How to model nouns that can be inflected by gender

Hello,

I'm talking about French (Q150) here, but I'm pretty sure it can be applied to (at least some) other languages.

We have nouns that can be inflected simply by gender, like occupations (computer scientist (Q82594)informaticien (L620286) / informaticienne (L620287)), animals (dog (Q144)chien (L241) / chienne (L29225)), etc.
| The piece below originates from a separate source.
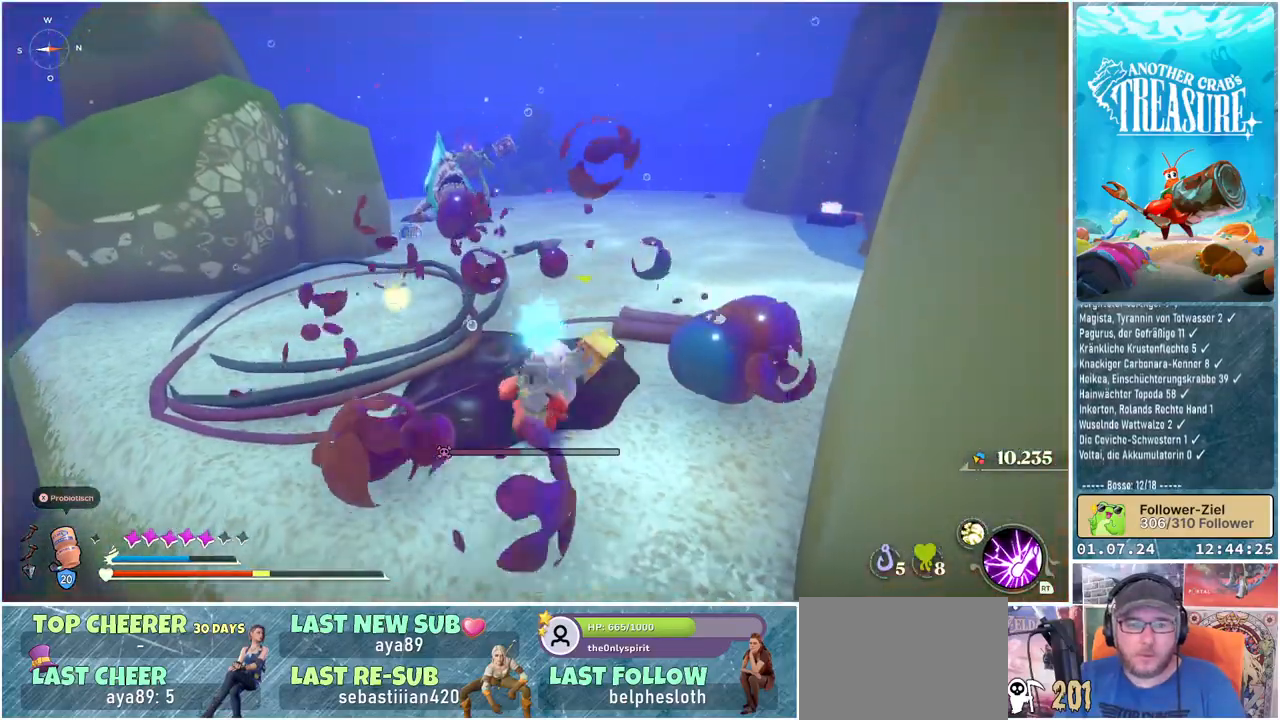
{"buttons": ["B"], "left_stick": "up-left", "right_stick": "center", "events": [[67, "B", "down"]]}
At the moment, on Wikidata, the current model is applied by Metamorforme42 on several French lexemes (for instance informaticien (L620286) / informaticienne (L620287)). It is tedious (impossible?) to navigate from a gender to another (as hyperonym (P6593) can be used for disambiguation based on other criteria than gender). This model also leads to the creation of questionable items like computer scientist (Q113547263) and computer scientist (Q113547227), with many issues:

  • an obvious confusion between grammatical gender and other genders;
  • if we start creating items as a combination of their properties, it will quickly become unsustainable (soon, an item for Male / British / Computer scientist / born in the 20th century?).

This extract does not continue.